Articolo Uno Rai: la realtà smentisce i buoni propositi di Fuortes

Politica

È durata meno del previsto il proponimento del nuovo amministratore delegato della Rai Carlo Fuortes: “La politica non bussa alla mia porta” aveva detto in un’intervista a Repubblica. 

Come evitare di ribattere malignamente con il sottinteso: “sono io che vado a bussare alla porta della politica”? Sempre che siano vere le notizie degli incontri con i leader dei maggior partiti.  

Non c’è nulla di male se il capo della Rai incontra esponenti politici, per di più membri del governo. Quel che stupisce è la premessa che precede quegli incontri. 

Allora perché non farlo alla luce del sole, per esempio rendendoli istituzionali quegli incontri? E facendo il giro di tutte, ma proprio tutte le segreterie? 

Presentarsi come quello che viene da fuori e dice “adesso ci penso io a liberare la Rai dai partiti”, è un azzardo. Non c’è mai riuscito nessuno (ammesso che qualcuno ci abbia mai provato), dal momento che è la politica a decidere chi sale sulla tolda di Viale Mazzini. Ed è stato così anche per lui. 

Questo dopo una prima tornata di nomine, e alla vigilia del secondo giro che coinvolgerà le testate, e che si preannuncia, stando alle indiscrezioni, ancora improntato alla spartizione.

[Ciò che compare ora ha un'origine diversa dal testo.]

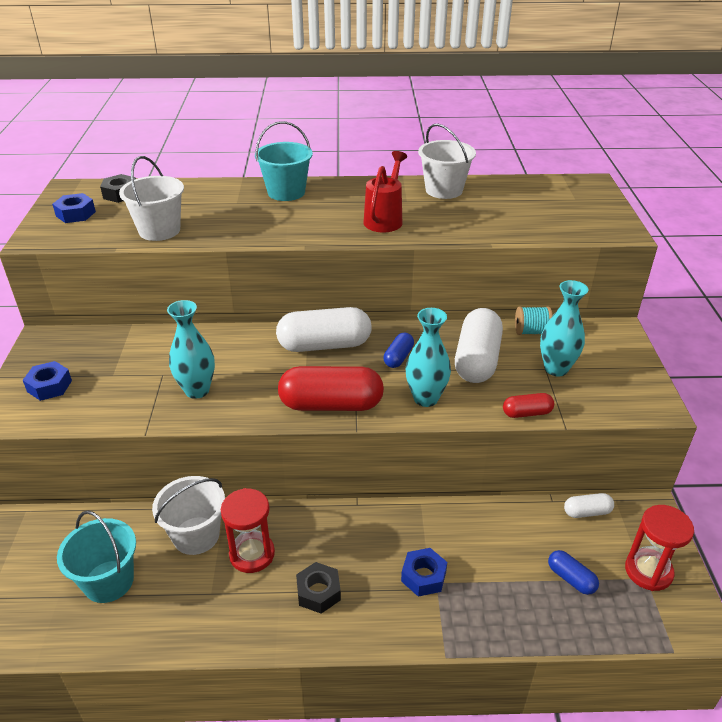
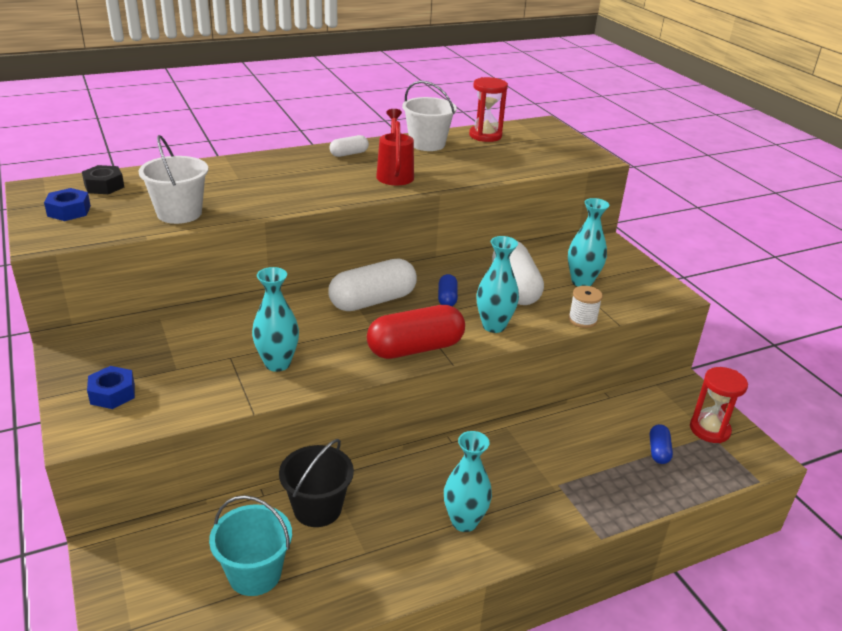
camera: 25 degrees left, 5 degrees down
white bucket [152,476,225,555] -> black bucket [279,439,354,527]
red hourglass [221,488,275,573] -> red hourglass moved to [469,77,508,142]
turquoise bucket [255,121,313,201] -> none
black nut [296,562,341,614] -> turquoise vase [444,431,492,532]
blue nut [401,548,447,597] -> none
red capsule [503,393,554,418] -> white spool [568,286,603,328]
turquoise spool [515,307,553,335] -> none
blue capsule [548,550,599,595] -> blue capsule turned 75 degrees clockwise [650,424,673,464]
white capsule [564,493,614,518] -> white capsule moved to [330,135,369,157]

Ma tutto senza nessun colpo d’ala che possa creare l’illusione di un cambio di paradigma. 

Il fatto è che i nomi che circolano, al netto del sacrosanto vincolo delle quote rosa, non sembrano proprio un esercizio di discontinuità, anzi sembrano rigorosamente ispirate alla peggiore continuità. 

Eppure di donne e uomini che sarebbero in grado di farla intravvedere quella discontinuità, ce ne sono eccome, basterebbe solo avere la pazienza di cercarli, anche con in mano il manuale Cencelli. Senza limitarsi al vecchio “gioco del quindici” delle poltrone. 

Così tanto per creare l’illusione di un cambiamento anche minimo.